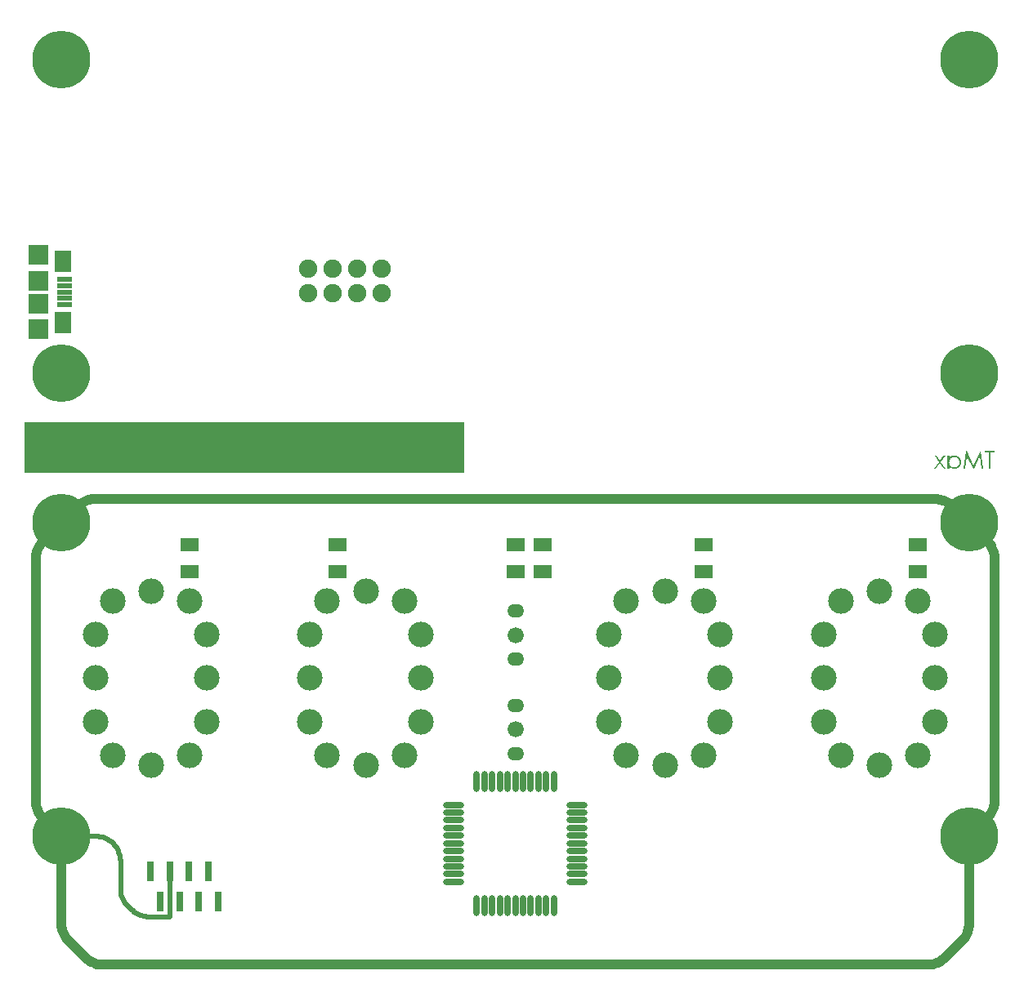
<source format=gbs>
%FSTAX23Y23*%
%MOIN*%
%SFA1B1*%

%IPPOS*%
%ADD49C,0.019685*%
%ADD60R,0.029622X0.078834*%
%ADD84R,0.074897X0.055212*%
%ADD88C,0.006000*%
%ADD89C,0.104425*%
%ADD90C,0.074897*%
%ADD91O,0.068992X0.053244*%
%ADD92C,0.066000*%
%ADD93C,0.235921*%
%ADD100C,0.039370*%
%ADD119R,1.796595X0.210000*%
%ADD120O,0.027653X0.086708*%
%ADD121O,0.086708X0.027653*%
%ADD122R,0.068992X0.088677*%
%ADD123R,0.059149X0.021748*%
%ADD124R,0.080803X0.080803*%
%LNnixie_board_v2.0-1*%
%LPD*%
G36*
X04928Y03483D02*
X0493Y03483D01*
X04932Y03483*
X04934Y03482*
X04935Y03482*
X04937Y03481*
X04938Y0348*
X0494Y03479*
X04941Y03479*
X04942Y03478*
X04943Y03477*
X04944Y03477*
X04944Y03476*
X04945Y03476*
X04945Y03475*
X04945Y03475*
X04946Y03474*
X04948Y03472*
X04949Y03471*
X0495Y03469*
X0495Y03467*
X04951Y03466*
X04952Y03464*
X04952Y03463*
X04952Y03461*
X04953Y0346*
X04953Y03459*
X04953Y03458*
X04953Y03457*
X04953Y03456*
Y03456*
Y03456*
X04953Y03454*
X04953Y03452*
X04952Y0345*
X04952Y03448*
X04951Y03446*
X0495Y03445*
X0495Y03443*
X04949Y03442*
X04948Y0344*
X04948Y03439*
X04947Y03438*
X04946Y03438*
X04946Y03437*
X04945Y03437*
X04945Y03436*
X04945Y03436*
X04944Y03435*
X04942Y03434*
X0494Y03433*
X04939Y03432*
X04937Y03431*
X04936Y0343*
X04934Y0343*
X04933Y03429*
X04931Y03429*
X0493Y03429*
X04929Y03428*
X04928Y03428*
X04927Y03428*
X04927Y03428*
X04926*
X04924Y03428*
X04922Y03429*
X0492Y03429*
X04918Y0343*
X04917Y0343*
X04916Y0343*
X04916Y0343*
X04915Y0343*
X04915Y0343*
X04915Y03431*
X04915Y03431*
X04914*
X04912Y03432*
X04911Y03433*
X04909Y03434*
X04908Y03436*
X04907Y03437*
X04906Y03438*
X04905Y03438*
X04905Y03438*
X04905Y03438*
X04905Y03439*
Y0343*
X04898*
Y03482*
X04905*
Y03472*
X04906Y03474*
X04908Y03476*
X0491Y03477*
X04911Y03479*
X04912Y0348*
X04913Y0348*
X04913Y0348*
X04914Y0348*
X04914Y03481*
X04914Y03481*
X04914*
X04916Y03482*
X04918Y03482*
X0492Y03483*
X04922Y03483*
X04923Y03483*
X04924Y03483*
X04924Y03483*
X04925Y03483*
X04926*
X04928Y03483*
G37*
G36*
X04871Y03457D02*
X04891Y0343D01*
X04883*
X04867Y03452*
X04851Y0343*
X04842*
X04863Y03457*
X04845Y03482*
X04853*
X04867Y03463*
X04881Y03482*
X04889*
X04871Y03457*
G37*
G36*
X05044Y0343D02*
X05037D01*
X0503Y03481*
X05005Y0343*
X05003*
X04977Y0348*
X0497Y0343*
X04963*
X04974Y03501*
X04975*
X05004Y03442*
X05032Y03501*
X05034*
X05044Y0343*
G37*
G36*
X0509Y03494D02*
X05074D01*
Y0343*
X05067*
Y03494*
X05051*
Y03501*
X0509*
Y03494*
G37*
%LNnixie_board_v2.0-2*%
%LPC*%
G36*
X04926Y03477D02*
X04925D01*
X04924Y03477*
X04922Y03477*
X04921Y03476*
X04919Y03476*
X04918Y03476*
X04917Y03475*
X04916Y03474*
X04915Y03474*
X04914Y03473*
X04913Y03473*
X04912Y03472*
X04912Y03472*
X04911Y03471*
X04911Y03471*
X04911Y03471*
X04911Y03471*
X04909Y0347*
X04909Y03468*
X04908Y03467*
X04907Y03466*
X04906Y03465*
X04906Y03463*
X04906Y03462*
X04905Y03461*
X04905Y0346*
X04905Y03459*
X04905Y03458*
X04905Y03457*
X04904Y03456*
Y03456*
Y03456*
Y03455*
X04905Y03453*
X04905Y03451*
X04905Y0345*
X04906Y03448*
X04906Y03447*
X04907Y03446*
X04907Y03446*
X04907Y03445*
X04907Y03445*
X04907Y03445*
Y03445*
X04908Y03443*
X0491Y03442*
X04911Y0344*
X04912Y03439*
X04913Y03438*
X04914Y03438*
X04914Y03438*
X04915Y03437*
X04915Y03437*
X04915*
X04917Y03436*
X04919Y03436*
X0492Y03435*
X04922Y03435*
X04923Y03435*
X04924Y03435*
X04924*
X04925Y03434*
X04925*
X04927Y03435*
X04929Y03435*
X04931Y03435*
X04933Y03436*
X04934Y03436*
X04934Y03437*
X04935Y03437*
X04935Y03437*
X04935Y03437*
X04936Y03437*
X04936*
X04937Y03438*
X04939Y0344*
X0494Y03441*
X04941Y03442*
X04942Y03443*
X04943Y03444*
X04943Y03445*
X04943Y03445*
X04943Y03445*
Y03445*
X04944Y03447*
X04945Y03449*
X04945Y03451*
X04946Y03452*
X04946Y03454*
X04946Y03454*
Y03455*
X04946Y03455*
Y03455*
Y03456*
Y03456*
X04946Y03458*
X04946Y0346*
X04945Y03461*
X04945Y03463*
X04944Y03464*
X04944Y03465*
X04944Y03465*
X04944Y03466*
X04943Y03466*
X04943Y03466*
Y03466*
X04942Y03468*
X04941Y0347*
X0494Y03471*
X04938Y03472*
X04937Y03473*
X04937Y03474*
X04936Y03474*
X04936Y03474*
X04936Y03474*
X04936*
X04934Y03475*
X04932Y03476*
X0493Y03476*
X04929Y03477*
X04927Y03477*
X04927Y03477*
X04926Y03477*
G37*
%LNnixie_board_v2.0-3*%
%LPD*%
G54D49*
X01495Y01899D02*
D01*
X0149Y01904*
X01484Y01908*
X01478Y01913*
X01472Y01916*
X01466Y01919*
X0146Y01922*
X01453Y01924*
X01446Y01926*
X0144Y01927*
X01433Y01928*
X01426Y01929*
X01424Y01929*
X01525Y01716D02*
D01*
X01525Y01709*
X01525Y01702*
X01527Y01695*
X01528Y01688*
X01531Y01682*
X01533Y01675*
X01536Y01669*
X0154Y01663*
X01544Y01657*
X01548Y01652*
X01553Y01646*
X01554Y01645*
X0157Y01629D02*
D01*
X01575Y01624*
X01581Y0162*
X01586Y01616*
X01592Y01612*
X01599Y01609*
X01605Y01606*
X01612Y01604*
X01618Y01602*
X01625Y01601*
X01632Y016*
X01639Y016*
X01641Y016*
X01525Y01828D02*
D01*
X01524Y01835*
X01524Y01842*
X01522Y01849*
X01521Y01856*
X01518Y01862*
X01516Y01869*
X01513Y01875*
X01509Y01881*
X01505Y01887*
X01501Y01892*
X01496Y01898*
X01495Y01899*
X01284Y01929D02*
X01424D01*
X01554Y01645D02*
X0157Y01629D01*
X01525Y01716D02*
Y01828D01*
X01641Y016D02*
X01725D01*
Y01662D02*
Y01787D01*
Y016D02*
Y01662D01*
G54D60*
X01647Y01787D03*
X01765Y01662D03*
X01844D03*
X01922D03*
X01804Y01787D03*
X01725D03*
X01883D03*
X01686Y01662D03*
G54D84*
X04777Y03119D03*
Y0301D03*
X0241Y03119D03*
Y0301D03*
X01807Y03119D03*
Y0301D03*
X03902Y03119D03*
Y0301D03*
X03245D03*
Y03119D03*
X03135Y0301D03*
Y03119D03*
G54D88*
X03745Y02575D03*
X02036Y05242D03*
Y05171D03*
X02629Y05242D03*
Y05171D03*
X02333Y05242D03*
Y05171D03*
X02525Y02575D03*
X0462D03*
X0165D03*
G54D89*
X03902Y0226D03*
X03971Y02397D03*
Y02575D03*
Y02752D03*
X03902Y02889D03*
X03745Y02929D03*
X03587Y02889D03*
X03518Y02752D03*
Y02575D03*
Y02397D03*
X03587Y0226D03*
X03745Y0222D03*
X02525D03*
X02367Y0226D03*
X02298Y02397D03*
Y02575D03*
Y02752D03*
X02367Y02889D03*
X02525Y02929D03*
X02682Y02889D03*
X02751Y02752D03*
Y02575D03*
Y02397D03*
X02682Y0226D03*
X0462Y0222D03*
X04462Y0226D03*
X04393Y02397D03*
Y02575D03*
Y02752D03*
X04462Y02889D03*
X0462Y02929D03*
X04777Y02889D03*
X04846Y02752D03*
Y02575D03*
Y02397D03*
X04777Y0226D03*
X0165Y0222D03*
X01492Y0226D03*
X01423Y02397D03*
Y02575D03*
Y02752D03*
X01492Y02889D03*
X0165Y02929D03*
X01807Y02889D03*
X01876Y02752D03*
Y02575D03*
Y02397D03*
X01807Y0226D03*
G54D90*
X0259Y04247D03*
X0249D03*
X0259Y04147D03*
X0239Y04247D03*
X0249Y04147D03*
X0229D03*
X0239D03*
X0229Y04247D03*
G54D91*
X03135Y02848D03*
Y02651D03*
Y02463D03*
Y02266D03*
G54D92*
X03135Y0275D03*
Y02365D03*
G54D93*
X01284Y05098D03*
X04985Y03818D03*
X01284D03*
X04985Y05098D03*
Y03209D03*
X01284Y01929D03*
X04985D03*
X01284Y03209D03*
G54D100*
X04919Y03275D02*
D01*
X04914Y0328*
X04908Y03284*
X04903Y03288*
X04897Y03292*
X0489Y03295*
X04884Y03298*
X04877Y033*
X04871Y03302*
X04864Y03303*
X04857Y03304*
X0485Y03304*
X04848Y03305*
X0509Y03063D02*
D01*
X0509Y0307*
X05089Y03077*
X05088Y03084*
X05086Y0309*
X05084Y03097*
X05081Y03103*
X05078Y0311*
X05075Y03116*
X05071Y03122*
X05066Y03127*
X05062Y03132*
X05061Y03133*
Y02004D02*
D01*
X05065Y02009*
X0507Y02014*
X05074Y0202*
X05077Y02026*
X0508Y02032*
X05083Y02039*
X05085Y02045*
X05087Y02052*
X05089Y02059*
X05089Y02066*
X0509Y02073*
X0509Y02074*
X04956Y01501D02*
D01*
X04961Y01506*
X04965Y01512*
X04969Y01517*
X04973Y01523*
X04976Y0153*
X04979Y01536*
X04981Y01543*
X04983Y01549*
X04984Y01556*
X04985Y01563*
X04985Y0157*
X04985Y01572*
X04818Y01405D02*
D01*
X04825Y01405*
X04832Y01405*
X04839Y01407*
X04846Y01408*
X04852Y01411*
X04859Y01413*
X04865Y01416*
X04871Y0142*
X04877Y01424*
X04882Y01428*
X04888Y01433*
X04889Y01434*
X01421Y03305D02*
D01*
X01414Y03304*
X01407Y03304*
X014Y03302*
X01393Y03301*
X01387Y03298*
X0138Y03296*
X01374Y03293*
X01368Y03289*
X01362Y03285*
X01357Y03281*
X01351Y03276*
X0135Y03275*
X01208Y03133D02*
D01*
X01204Y03128*
X01199Y03123*
X01195Y03117*
X01192Y03111*
X01189Y03105*
X01186Y03099*
X01184Y03092*
X01182Y03085*
X0118Y03078*
X0118Y03071*
X01179Y03064*
X01179Y03063*
Y02074D02*
D01*
X01179Y02067*
X0118Y0206*
X01181Y02054*
X01183Y02047*
X01185Y0204*
X01188Y02034*
X01191Y02027*
X01194Y02021*
X01198Y02016*
X01203Y0201*
X01207Y02005*
X01208Y02004*
X0138Y01434D02*
D01*
X01385Y01429*
X01391Y01425*
X01396Y01421*
X01402Y01417*
X01409Y01414*
X01415Y01411*
X01422Y01409*
X01428Y01407*
X01435Y01406*
X01442Y01405*
X01449Y01405*
X01451Y01405*
X01284Y01572D02*
D01*
X01284Y01565*
X01284Y01558*
X01286Y01551*
X01287Y01544*
X0129Y01538*
X01292Y01531*
X01295Y01525*
X01299Y01519*
X01303Y01513*
X01307Y01508*
X01312Y01502*
X01313Y01501*
X01208Y02004D02*
X01284Y01929D01*
Y01572D02*
Y01929D01*
X04985Y03209D02*
X05061Y03133D01*
X04985Y01929D02*
X05061Y02004D01*
X04919Y03275D02*
X04985Y03209D01*
X04889Y01434D02*
X04956Y01501D01*
X01421Y03305D02*
X04848D01*
X01284Y03209D02*
X0135Y03275D01*
X01179Y02074D02*
Y03063D01*
X01451Y01405D02*
X04818D01*
X01313Y01501D02*
X0138Y01434D01*
X04985Y01572D02*
Y01929D01*
X0509Y02074D02*
Y03063D01*
X01208Y03133D02*
X01284Y03209D01*
G54D119*
X02031Y03515D03*
G54D120*
X02977Y02152D03*
X03009D03*
X0304D03*
X03072D03*
X03103D03*
X03135D03*
X03166D03*
X03197D03*
X03229D03*
X0326D03*
X03292D03*
Y01647D03*
X0326D03*
X03229D03*
X03197D03*
X03166D03*
X03135D03*
X03103D03*
X03072D03*
X0304D03*
X03009D03*
X02977D03*
G54D121*
X03387Y02057D03*
Y02025D03*
Y01994D03*
Y01962D03*
Y01931D03*
Y019D03*
Y01868D03*
Y01837D03*
Y01805D03*
Y01774D03*
Y01742D03*
X02882D03*
Y01774D03*
Y01805D03*
Y01837D03*
Y01868D03*
Y019D03*
Y01931D03*
Y01962D03*
Y01994D03*
Y02025D03*
Y02057D03*
G54D122*
X0129Y04024D03*
Y04275D03*
G54D123*
X01295Y0415D03*
Y04201D03*
Y04175D03*
Y04124D03*
Y04098D03*
G54D124*
X0119Y04301D03*
Y04197D03*
Y04102D03*
Y03998D03*
M02*
</source>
----
Starting with the first line of the data above, write out each line exactly up to and including the line that holds "X04906Y03474*". Pictures stay out.

<source format=gbs>
%FSTAX23Y23*%
%MOIN*%
%SFA1B1*%

%IPPOS*%
%ADD49C,0.019685*%
%ADD60R,0.029622X0.078834*%
%ADD84R,0.074897X0.055212*%
%ADD88C,0.006000*%
%ADD89C,0.104425*%
%ADD90C,0.074897*%
%ADD91O,0.068992X0.053244*%
%ADD92C,0.066000*%
%ADD93C,0.235921*%
%ADD100C,0.039370*%
%ADD119R,1.796595X0.210000*%
%ADD120O,0.027653X0.086708*%
%ADD121O,0.086708X0.027653*%
%ADD122R,0.068992X0.088677*%
%ADD123R,0.059149X0.021748*%
%ADD124R,0.080803X0.080803*%
%LNnixie_board_v2.0-1*%
%LPD*%
G36*
X04928Y03483D02*
X0493Y03483D01*
X04932Y03483*
X04934Y03482*
X04935Y03482*
X04937Y03481*
X04938Y0348*
X0494Y03479*
X04941Y03479*
X04942Y03478*
X04943Y03477*
X04944Y03477*
X04944Y03476*
X04945Y03476*
X04945Y03475*
X04945Y03475*
X04946Y03474*
X04948Y03472*
X04949Y03471*
X0495Y03469*
X0495Y03467*
X04951Y03466*
X04952Y03464*
X04952Y03463*
X04952Y03461*
X04953Y0346*
X04953Y03459*
X04953Y03458*
X04953Y03457*
X04953Y03456*
Y03456*
Y03456*
X04953Y03454*
X04953Y03452*
X04952Y0345*
X04952Y03448*
X04951Y03446*
X0495Y03445*
X0495Y03443*
X04949Y03442*
X04948Y0344*
X04948Y03439*
X04947Y03438*
X04946Y03438*
X04946Y03437*
X04945Y03437*
X04945Y03436*
X04945Y03436*
X04944Y03435*
X04942Y03434*
X0494Y03433*
X04939Y03432*
X04937Y03431*
X04936Y0343*
X04934Y0343*
X04933Y03429*
X04931Y03429*
X0493Y03429*
X04929Y03428*
X04928Y03428*
X04927Y03428*
X04927Y03428*
X04926*
X04924Y03428*
X04922Y03429*
X0492Y03429*
X04918Y0343*
X04917Y0343*
X04916Y0343*
X04916Y0343*
X04915Y0343*
X04915Y0343*
X04915Y03431*
X04915Y03431*
X04914*
X04912Y03432*
X04911Y03433*
X04909Y03434*
X04908Y03436*
X04907Y03437*
X04906Y03438*
X04905Y03438*
X04905Y03438*
X04905Y03438*
X04905Y03439*
Y0343*
X04898*
Y03482*
X04905*
Y03472*
X04906Y03474*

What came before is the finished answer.